* **Instruction**
Please copy every line below that contains the string "Nguyen".

* **Entries provided**

● ● ● ● ● ● ●

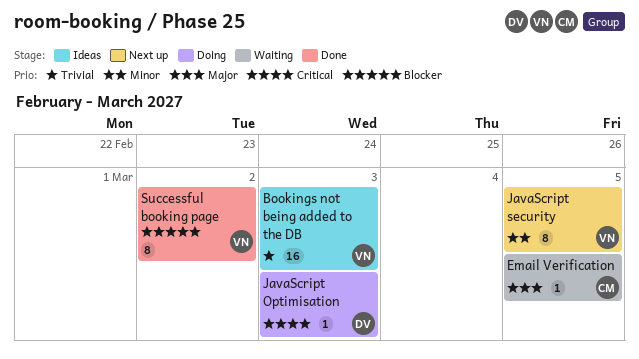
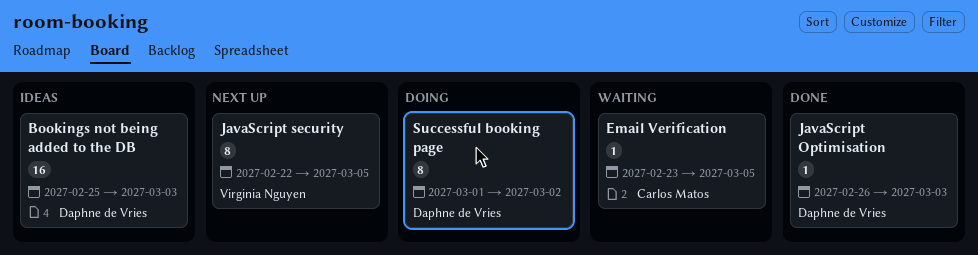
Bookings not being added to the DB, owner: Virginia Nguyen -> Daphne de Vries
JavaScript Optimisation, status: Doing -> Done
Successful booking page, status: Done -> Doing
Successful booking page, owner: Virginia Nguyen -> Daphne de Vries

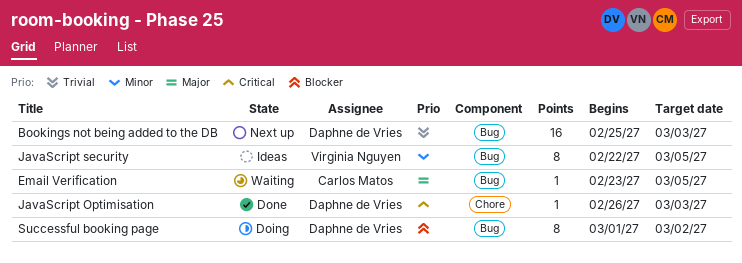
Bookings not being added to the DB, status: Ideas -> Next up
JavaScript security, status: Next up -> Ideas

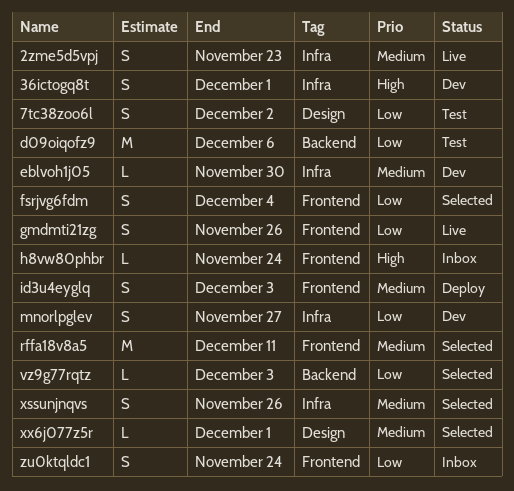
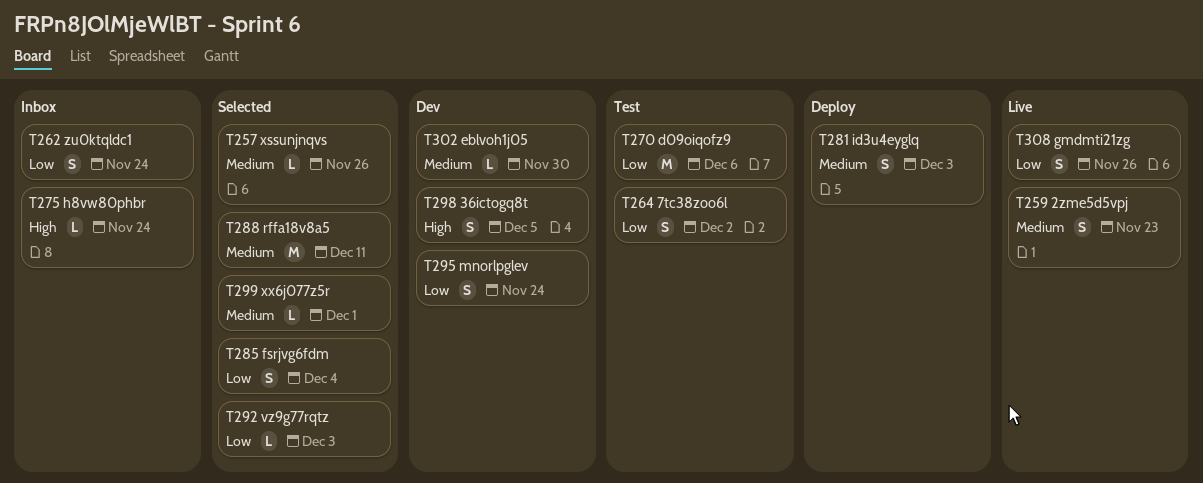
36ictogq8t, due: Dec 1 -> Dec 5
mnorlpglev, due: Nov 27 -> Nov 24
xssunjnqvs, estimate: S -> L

● ● ● ● ● ● ●

* **Exercise response**
Bookings not being added to the DB, owner: Virginia Nguyen -> Daphne de Vries
Successful booking page, owner: Virginia Nguyen -> Daphne de Vries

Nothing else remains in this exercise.